Les chercheurs ont testé un certain nombre de composés pour leur efficacité à restaurer la signalisation calcique et à améliorer les fonctions cellulaires, et ont trouvé deux médicaments qui ont fonctionné – l'ibudilast et un inhibiteur de la calpaïne. L'ibudilast est approuvé depuis près de 20 ans pour traiter l'asthme en Corée du Sud et au Japon. Il est actuellement testé dans un certain nombre d'essais cliniques aux États-Unis, y compris pour le traitement possible de la sclérose en plaques (SEP) et de la sclérose latérale amyotrophique (SLA), et, dans un essai en cours à Yale, pour le COVID-19.
Environ 99% du calcium de l'organisme se trouve dans les os et les dents. L'autre 1% – trouvé en solution à l'intérieur des cellules et des fluides corporels – prend en charge une variété de fonctions biologiques critiques, a déclaré Ehrlich. C'est cette dernière forme de calcium que son laboratoire a examinée en relation avec le syndrome de Wolfram. Ce calcium à base de liquide est nécessaire à la contraction musculaire, à la fonction nerveuse et à la sécrétion d'insuline, a-t-elle déclaré.
Le calcium est une molécule de signalisation. Il signalera, par exemple, quand l'insuline doit être sécrétée. «
Barbara Ehrlich, professeur de pharmacologie, Université de Yale
La signalisation du calcium, à son tour, est régulée par des protéines de liaison au calcium, y compris le capteur de calcium neuronal 1 (NCS-1), une protéine que le laboratoire d'Ehrlich a étudiée au cours des 20 dernières années. Lorsqu'un groupe de recherche européen a proposé que NCS-1 soit impliqué dans la pathologie du syndrome de Wolfram, Ehrlich a commencé à enquêter sur la maladie.

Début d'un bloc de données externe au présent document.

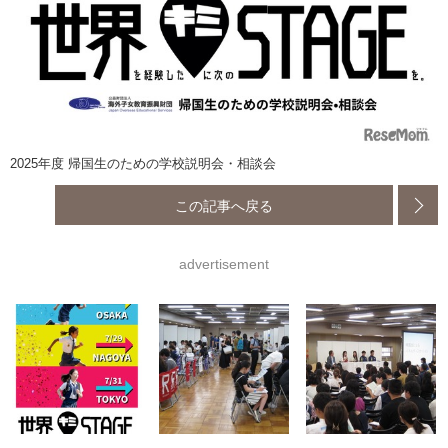
2025年度 帰国生のための学校説明会・相談会
この記事へ戻る
advertisement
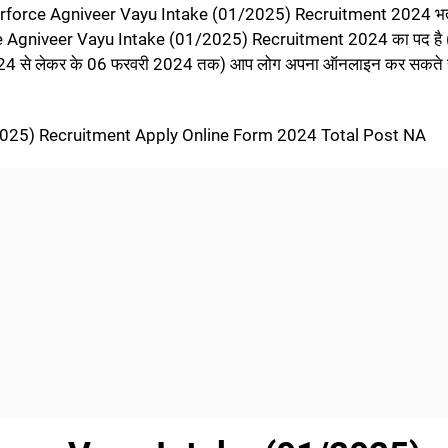
ian Airforce Agniveer Vayu Intake (01/2025) Recruitment 2024 भर्
force Agniveer Vayu Intake (01/2025) Recruitment 2024 का पद है
24 से लेकर के 06 फरवरी 2024 तक) आप लोग अपना ऑनलाइन कर सकते ह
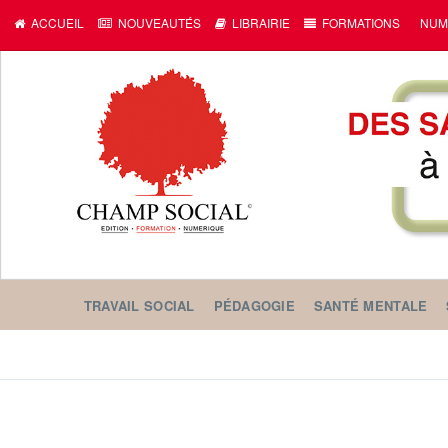
ACCUEIL
NOUVEAUTÉS
LIBRAIRIE
FORMATIONS
NUM
TRAVAIL SOCIAL
PÉDAGOGIE
SANTÉ MENTALE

« La première étape a été de mieux comprendre ce que fait la protéine Wolframin », a déclaré Tom T. Fischer, un étudiant en médecine allemand travaillant dans le laboratoire d'Ehrlich. « Dans notre modèle cellulaire qui manque de Wolframin, nous avons mesuré le calcium intracellulaire et constaté que la signalisation du calcium ainsi que les fonctions cellulaires dépendantes du calcium, en particulier la sécrétion d'insuline et la viabilité cellulaire, étaient perturbées. »

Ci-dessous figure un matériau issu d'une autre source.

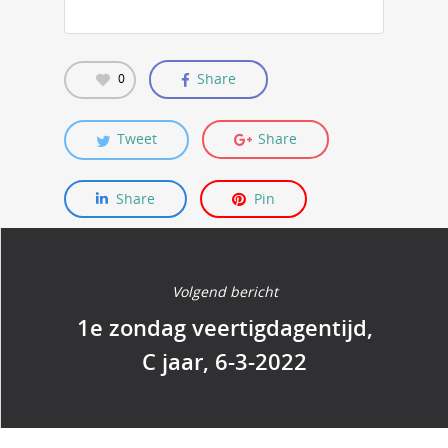
Share
0
Tweet
Share
Share
Pin
Volgend bericht
1e zondag veertigdagentijd,
C jaar, 6-3-2022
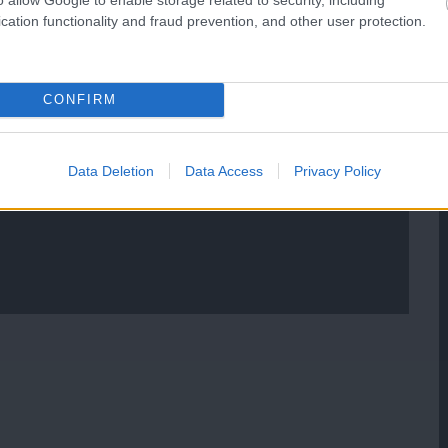
cation functionality and fraud prevention, and other user protection.
CONFIRM
Data Deletion
Data Access
Privacy Policy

Ils ont ensuite testé un certain nombre de composés médicamenteux et ont constaté que l'ibudilast et l'inhibiteur de la calpaïne restauraient le calcium intracellulaire et les fonctions cellulaires, a déclaré Fischer.
Avec le soutien du Fonds Blavantik pour l'innovation à Yale, l'équipe d'Ehrlich commencera une étude sur la souris dans les six prochains mois afin de confirmer davantage l'efficacité des médicaments pour corriger la signalisation calcique et prévenir la progression du syndrome de Wolfram. Si les résultats de l'étude sur l'animal sont prometteurs, selon les chercheurs, ils pourraient rapidement passer aux essais sur l'homme.

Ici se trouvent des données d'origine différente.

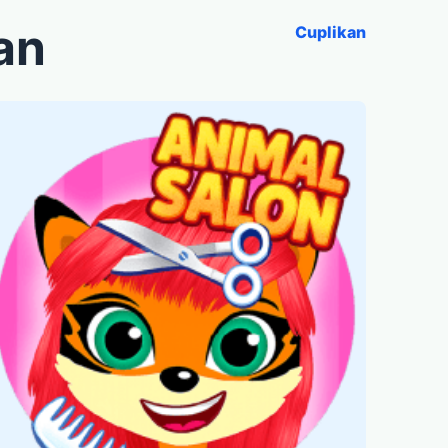
an
Cuplikan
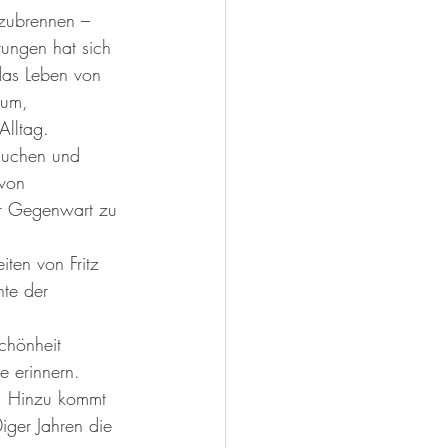
nzubrennen – 
rungen hat sich 
 das Leben von 
rum, 
Alltag.
auchen und 
 von 
er Gegenwart zu 
iten von Fritz 
te der 
chönheit 
e erinnern.
n. Hinzu kommt 
ger Jahren die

Bien que le syndrome de Wolfram soit une maladie rare causée par des mutations génétiques dans un seul gène, il est lié à un certain nombre d'autres maladies qui pourraient être des cibles viables pour ce traitement, notamment le diabète et les troubles bipolaires, ont déclaré les chercheurs.
« Certaines personnes atteintes de trouble bipolaire ont également des mutations chez Wolframin », a déclaré Ehrlich. « Ce pourrait être l'un des premiers troubles de l'humeur génétiquement identifiés – et nous explorerons certainement cela davantage. »
La source:
Référence de la revue:
Nguyen, L.D., et al. (2020) L'inhibiteur de la calpaïne et l'ibudilast sauvent les fonctions des cellules β dans un modèle cellulaire du syndrome de Wolfram. PNAS. doi.org/10.1073/pnas.2007136117.